Panellists in yesterday’s International Information Sharing: Treaties, TIEAs, and Joint Audits session at the Tax Executives Institute’s annual conference in San Franciscoexplained that joint efforts to enhance sharing of tax information should not be seen as a negative for taxpayers.
“There is going to be an increase in compliance as authorities get used to swapping information but once this becomes the norm, then it will generate a great deal of benefits over time for companies and tax authorities,” said Terrance McAuley, assistant commissioner, compliance programs, Canada Revenue Agency.
The panel concluded that the main benefit would be the removal of unnecessary tax investigations.
And with organisations such as the OECD, European Commission, the countries of the Joint International Tax Shelter Information Centre and national tax administrations all working together, the panel explained that with increased information exchange, officials would be able to use their time better and only target companies that are violating tax laws.
“There is a suspicion among revenue departments that every business move is done for tax purposes,” said Mary Bennett, Baker & McKenzie, Washington, DC, who has just stepped down as head of the OECD’s tax treaties and transfer pricing unit. “But if tax authorities share more information then they will soon realise that all is above board and so there is no need to bother taxpayers.”

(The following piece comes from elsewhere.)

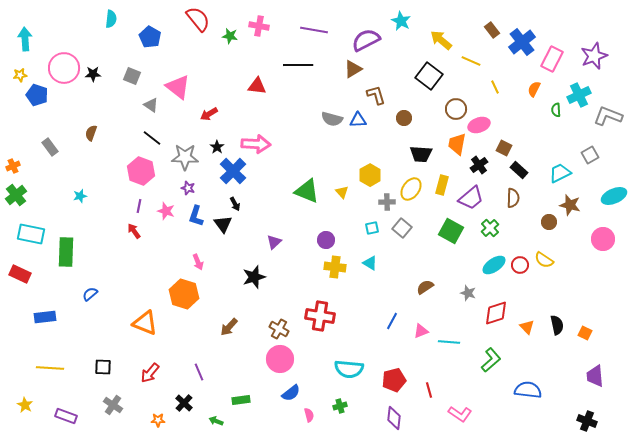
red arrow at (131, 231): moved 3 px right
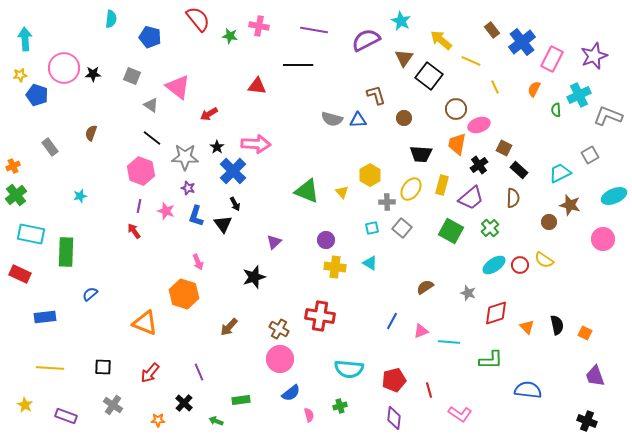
blue pentagon at (150, 37): rotated 15 degrees counterclockwise
brown triangle at (353, 69): moved 51 px right, 11 px up; rotated 24 degrees counterclockwise
green L-shape at (491, 360): rotated 40 degrees clockwise
purple trapezoid at (595, 376): rotated 15 degrees counterclockwise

Judith Knott, director of business taxes at HM Revenue and Customs in the UK, said the amount of commitment shown by governments and tax authorities is something to be proud of.
“With information exchange being high on the agenda of tax authorities around the world, this is forcing interested parties to come up with innovative ways to improve information exchange,” said Knott.
However, Knott did warn that it might be a little while before the benefits to taxpayers become obvious.
“Tax authorities are under pressure to do more with fewer resources so we find it hard to dedicate time and effort into this but it is definitely something we will soon be dedicating more resources too,” said Knott.
The panel raised the issue of confidentiality of exchanging tax information.
“The key thing for any tax department is maintaining confidentiality,” said McAuley. “We focus on the destination of the tax information, this is a big thing for us. Taxpayers should be secure in knowing that privacy is key when swapping information.”
This news comes as the OECD confirmed last week that international efforts to clamp down on tax evasion have drawn in €14 billion ($19 billion) from would-be tax evaders.